/---
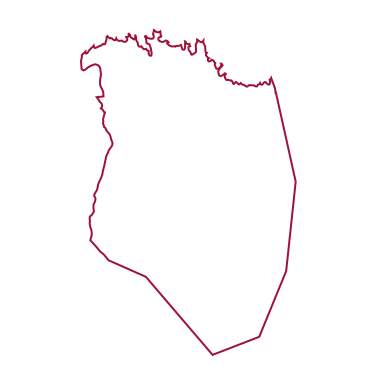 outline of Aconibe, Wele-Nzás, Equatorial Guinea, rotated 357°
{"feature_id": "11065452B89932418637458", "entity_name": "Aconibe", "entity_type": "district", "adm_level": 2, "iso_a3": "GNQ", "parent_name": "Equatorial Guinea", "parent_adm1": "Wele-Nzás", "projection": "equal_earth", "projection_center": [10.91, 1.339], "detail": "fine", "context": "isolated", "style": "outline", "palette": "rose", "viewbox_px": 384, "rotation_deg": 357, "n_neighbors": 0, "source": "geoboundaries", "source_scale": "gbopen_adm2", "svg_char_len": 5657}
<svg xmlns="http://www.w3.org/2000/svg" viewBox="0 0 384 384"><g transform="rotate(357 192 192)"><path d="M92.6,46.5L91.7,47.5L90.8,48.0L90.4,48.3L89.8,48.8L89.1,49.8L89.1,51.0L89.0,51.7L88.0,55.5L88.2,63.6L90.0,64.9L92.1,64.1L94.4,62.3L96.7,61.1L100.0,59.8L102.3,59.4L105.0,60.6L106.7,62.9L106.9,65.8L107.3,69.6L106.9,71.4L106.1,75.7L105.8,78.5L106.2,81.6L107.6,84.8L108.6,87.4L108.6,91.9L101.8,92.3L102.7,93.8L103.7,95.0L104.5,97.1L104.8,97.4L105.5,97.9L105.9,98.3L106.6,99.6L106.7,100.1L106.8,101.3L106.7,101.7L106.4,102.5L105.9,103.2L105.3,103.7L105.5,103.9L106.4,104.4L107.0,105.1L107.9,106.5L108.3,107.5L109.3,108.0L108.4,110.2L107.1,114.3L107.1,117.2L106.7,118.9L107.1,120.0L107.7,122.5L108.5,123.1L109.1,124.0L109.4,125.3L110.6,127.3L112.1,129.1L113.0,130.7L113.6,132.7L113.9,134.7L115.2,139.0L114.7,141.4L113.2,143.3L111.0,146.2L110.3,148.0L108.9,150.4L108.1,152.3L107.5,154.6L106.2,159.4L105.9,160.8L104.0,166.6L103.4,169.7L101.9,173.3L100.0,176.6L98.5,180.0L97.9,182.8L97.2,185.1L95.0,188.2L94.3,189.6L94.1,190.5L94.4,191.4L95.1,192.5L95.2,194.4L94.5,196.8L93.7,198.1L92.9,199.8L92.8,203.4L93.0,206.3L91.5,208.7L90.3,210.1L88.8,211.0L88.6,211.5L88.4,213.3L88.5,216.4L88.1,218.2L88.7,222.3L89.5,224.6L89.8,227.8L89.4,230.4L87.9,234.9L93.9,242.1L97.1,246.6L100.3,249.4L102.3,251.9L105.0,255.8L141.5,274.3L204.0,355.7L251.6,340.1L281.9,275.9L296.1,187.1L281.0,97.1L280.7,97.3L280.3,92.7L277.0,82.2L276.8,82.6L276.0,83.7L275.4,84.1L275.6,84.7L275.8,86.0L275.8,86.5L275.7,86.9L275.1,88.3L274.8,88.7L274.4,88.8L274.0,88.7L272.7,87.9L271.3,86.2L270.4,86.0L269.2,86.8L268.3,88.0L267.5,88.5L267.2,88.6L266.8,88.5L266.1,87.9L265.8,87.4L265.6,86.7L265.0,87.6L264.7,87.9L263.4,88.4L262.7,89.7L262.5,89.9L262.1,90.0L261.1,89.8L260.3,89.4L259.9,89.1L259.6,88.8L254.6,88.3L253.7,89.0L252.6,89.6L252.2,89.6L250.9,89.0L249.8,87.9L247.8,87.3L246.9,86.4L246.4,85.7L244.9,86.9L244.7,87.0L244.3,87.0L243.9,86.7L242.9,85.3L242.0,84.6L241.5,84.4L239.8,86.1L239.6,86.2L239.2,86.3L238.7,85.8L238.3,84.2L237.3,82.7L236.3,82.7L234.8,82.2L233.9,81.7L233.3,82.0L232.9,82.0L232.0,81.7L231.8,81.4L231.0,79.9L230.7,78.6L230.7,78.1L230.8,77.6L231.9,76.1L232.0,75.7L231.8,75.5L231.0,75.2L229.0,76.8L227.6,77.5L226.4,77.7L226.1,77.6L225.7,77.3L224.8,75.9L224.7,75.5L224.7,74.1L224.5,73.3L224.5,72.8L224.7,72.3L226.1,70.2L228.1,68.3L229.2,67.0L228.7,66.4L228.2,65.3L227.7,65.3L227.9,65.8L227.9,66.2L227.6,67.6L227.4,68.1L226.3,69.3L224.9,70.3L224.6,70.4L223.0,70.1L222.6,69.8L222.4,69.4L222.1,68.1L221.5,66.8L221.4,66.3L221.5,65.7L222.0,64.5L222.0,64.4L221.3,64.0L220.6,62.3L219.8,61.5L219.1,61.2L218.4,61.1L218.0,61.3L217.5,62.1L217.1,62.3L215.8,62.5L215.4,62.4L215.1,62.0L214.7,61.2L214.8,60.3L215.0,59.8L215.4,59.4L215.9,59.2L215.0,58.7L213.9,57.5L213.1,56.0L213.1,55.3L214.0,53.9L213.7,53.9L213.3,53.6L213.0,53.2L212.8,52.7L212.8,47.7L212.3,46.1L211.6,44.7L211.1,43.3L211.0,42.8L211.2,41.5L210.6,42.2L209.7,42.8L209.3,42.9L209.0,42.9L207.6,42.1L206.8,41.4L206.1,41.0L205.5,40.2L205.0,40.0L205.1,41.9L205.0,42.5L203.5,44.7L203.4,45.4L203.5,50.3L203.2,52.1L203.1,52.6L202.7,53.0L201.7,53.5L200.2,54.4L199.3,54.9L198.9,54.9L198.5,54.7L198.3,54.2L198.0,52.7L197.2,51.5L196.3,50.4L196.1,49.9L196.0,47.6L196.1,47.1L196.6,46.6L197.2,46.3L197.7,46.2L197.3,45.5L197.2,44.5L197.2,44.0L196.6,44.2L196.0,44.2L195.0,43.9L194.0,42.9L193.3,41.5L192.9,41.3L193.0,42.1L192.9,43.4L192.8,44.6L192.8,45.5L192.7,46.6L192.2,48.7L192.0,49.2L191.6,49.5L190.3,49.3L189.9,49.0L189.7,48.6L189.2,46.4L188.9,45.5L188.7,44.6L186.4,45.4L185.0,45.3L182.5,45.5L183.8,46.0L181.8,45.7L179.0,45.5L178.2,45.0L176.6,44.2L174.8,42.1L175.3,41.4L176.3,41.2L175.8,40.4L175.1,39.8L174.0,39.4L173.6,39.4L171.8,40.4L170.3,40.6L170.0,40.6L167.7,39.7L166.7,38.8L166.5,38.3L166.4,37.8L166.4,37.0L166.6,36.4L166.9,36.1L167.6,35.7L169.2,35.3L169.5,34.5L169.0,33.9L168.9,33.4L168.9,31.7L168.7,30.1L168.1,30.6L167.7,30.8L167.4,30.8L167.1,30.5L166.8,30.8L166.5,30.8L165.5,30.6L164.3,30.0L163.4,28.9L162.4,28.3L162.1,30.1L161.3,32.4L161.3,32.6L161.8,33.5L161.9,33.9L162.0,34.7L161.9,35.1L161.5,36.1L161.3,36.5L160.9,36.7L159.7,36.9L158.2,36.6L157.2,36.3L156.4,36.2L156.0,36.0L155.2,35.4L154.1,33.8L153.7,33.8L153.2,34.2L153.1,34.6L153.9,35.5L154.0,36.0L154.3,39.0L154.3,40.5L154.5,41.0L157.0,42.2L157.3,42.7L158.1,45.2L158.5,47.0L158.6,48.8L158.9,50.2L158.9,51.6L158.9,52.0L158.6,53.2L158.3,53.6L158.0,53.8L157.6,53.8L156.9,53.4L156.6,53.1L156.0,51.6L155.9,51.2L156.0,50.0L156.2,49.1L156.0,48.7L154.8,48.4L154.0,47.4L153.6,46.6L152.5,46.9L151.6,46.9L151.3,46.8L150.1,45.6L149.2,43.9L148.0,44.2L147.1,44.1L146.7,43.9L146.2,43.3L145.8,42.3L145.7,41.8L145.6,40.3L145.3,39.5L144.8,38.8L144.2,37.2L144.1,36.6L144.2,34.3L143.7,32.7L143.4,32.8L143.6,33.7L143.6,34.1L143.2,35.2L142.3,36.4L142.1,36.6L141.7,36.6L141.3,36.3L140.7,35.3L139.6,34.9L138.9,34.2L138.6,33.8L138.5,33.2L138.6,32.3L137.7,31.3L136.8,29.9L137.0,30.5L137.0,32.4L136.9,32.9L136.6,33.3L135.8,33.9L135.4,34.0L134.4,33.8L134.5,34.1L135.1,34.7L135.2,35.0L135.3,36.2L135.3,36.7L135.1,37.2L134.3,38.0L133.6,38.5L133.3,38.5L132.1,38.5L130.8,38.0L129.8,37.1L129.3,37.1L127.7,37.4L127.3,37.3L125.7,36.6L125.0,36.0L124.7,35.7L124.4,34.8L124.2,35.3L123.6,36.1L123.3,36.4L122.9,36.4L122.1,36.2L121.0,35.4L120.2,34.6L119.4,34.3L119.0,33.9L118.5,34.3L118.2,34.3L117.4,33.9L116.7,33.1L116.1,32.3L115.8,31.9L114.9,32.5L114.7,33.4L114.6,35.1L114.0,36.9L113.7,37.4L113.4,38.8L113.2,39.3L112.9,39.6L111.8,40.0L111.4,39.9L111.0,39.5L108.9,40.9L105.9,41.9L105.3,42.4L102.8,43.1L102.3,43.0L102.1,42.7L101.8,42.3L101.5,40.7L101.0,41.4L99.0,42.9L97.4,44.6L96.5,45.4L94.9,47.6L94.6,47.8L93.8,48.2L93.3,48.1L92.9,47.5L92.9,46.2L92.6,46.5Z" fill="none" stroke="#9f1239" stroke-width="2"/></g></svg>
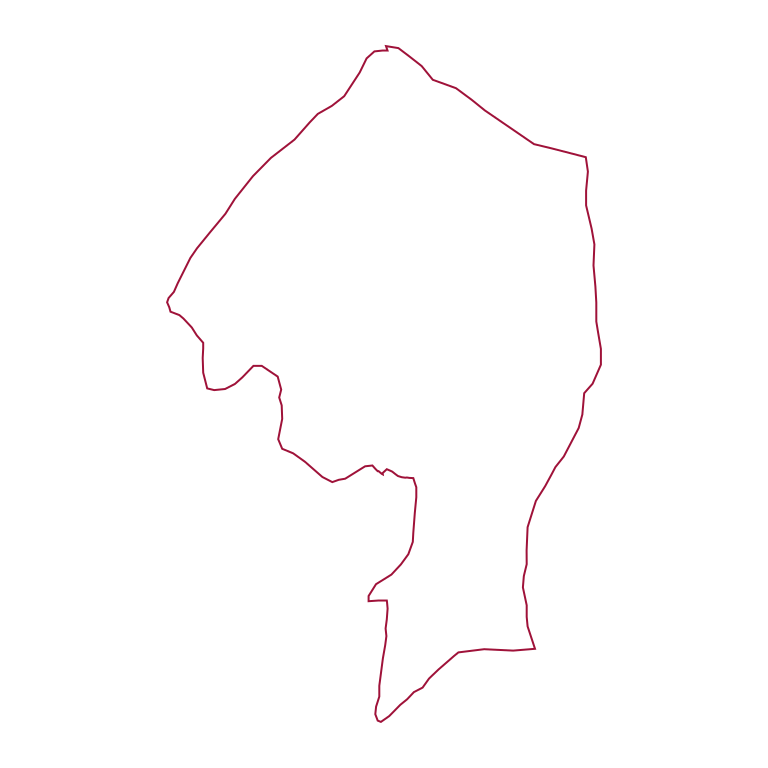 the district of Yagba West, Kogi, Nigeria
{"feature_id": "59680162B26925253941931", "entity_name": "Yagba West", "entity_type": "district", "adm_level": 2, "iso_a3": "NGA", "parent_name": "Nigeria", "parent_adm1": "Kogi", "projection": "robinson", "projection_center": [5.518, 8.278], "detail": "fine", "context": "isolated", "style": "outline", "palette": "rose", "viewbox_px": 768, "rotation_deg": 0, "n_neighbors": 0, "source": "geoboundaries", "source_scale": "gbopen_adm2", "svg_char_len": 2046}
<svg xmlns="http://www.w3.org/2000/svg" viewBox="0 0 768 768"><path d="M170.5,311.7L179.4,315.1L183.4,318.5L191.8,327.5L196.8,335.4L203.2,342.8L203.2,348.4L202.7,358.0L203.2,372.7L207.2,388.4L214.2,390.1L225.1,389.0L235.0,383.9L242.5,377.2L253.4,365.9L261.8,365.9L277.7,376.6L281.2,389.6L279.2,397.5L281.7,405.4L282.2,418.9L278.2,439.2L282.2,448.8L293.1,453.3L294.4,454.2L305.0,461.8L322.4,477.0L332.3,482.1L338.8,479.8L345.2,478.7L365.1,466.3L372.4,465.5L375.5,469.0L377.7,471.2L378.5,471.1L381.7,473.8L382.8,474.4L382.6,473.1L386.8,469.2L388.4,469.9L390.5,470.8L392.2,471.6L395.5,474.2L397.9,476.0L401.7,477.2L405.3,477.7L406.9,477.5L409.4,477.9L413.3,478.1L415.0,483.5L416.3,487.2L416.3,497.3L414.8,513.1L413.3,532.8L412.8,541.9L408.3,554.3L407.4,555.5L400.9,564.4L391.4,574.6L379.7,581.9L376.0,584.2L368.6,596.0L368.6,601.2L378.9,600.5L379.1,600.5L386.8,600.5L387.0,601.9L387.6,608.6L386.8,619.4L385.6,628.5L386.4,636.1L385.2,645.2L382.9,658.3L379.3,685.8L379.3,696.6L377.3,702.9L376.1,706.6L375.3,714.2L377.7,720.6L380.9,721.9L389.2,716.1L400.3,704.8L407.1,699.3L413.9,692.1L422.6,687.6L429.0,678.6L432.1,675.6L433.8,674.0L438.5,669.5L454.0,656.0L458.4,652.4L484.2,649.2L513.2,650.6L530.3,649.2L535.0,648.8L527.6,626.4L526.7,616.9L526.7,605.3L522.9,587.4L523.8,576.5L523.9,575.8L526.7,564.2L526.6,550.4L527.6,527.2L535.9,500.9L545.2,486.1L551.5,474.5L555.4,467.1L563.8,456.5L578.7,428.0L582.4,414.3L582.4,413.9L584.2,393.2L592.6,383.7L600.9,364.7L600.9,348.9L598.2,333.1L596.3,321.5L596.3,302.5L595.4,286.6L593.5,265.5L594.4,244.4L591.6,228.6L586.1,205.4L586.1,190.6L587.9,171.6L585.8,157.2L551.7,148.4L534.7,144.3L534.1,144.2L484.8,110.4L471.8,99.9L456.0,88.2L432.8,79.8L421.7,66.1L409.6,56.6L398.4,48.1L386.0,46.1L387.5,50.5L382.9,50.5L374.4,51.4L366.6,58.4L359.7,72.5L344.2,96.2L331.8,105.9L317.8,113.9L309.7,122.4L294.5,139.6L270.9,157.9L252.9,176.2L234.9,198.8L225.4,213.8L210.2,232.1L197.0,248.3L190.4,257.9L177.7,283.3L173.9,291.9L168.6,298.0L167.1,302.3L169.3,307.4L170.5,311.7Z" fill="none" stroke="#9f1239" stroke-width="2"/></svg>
\---
> [Set exercise] Count the lines above that contain the string "projection" and reply with only that number.

> [Exercise result] 2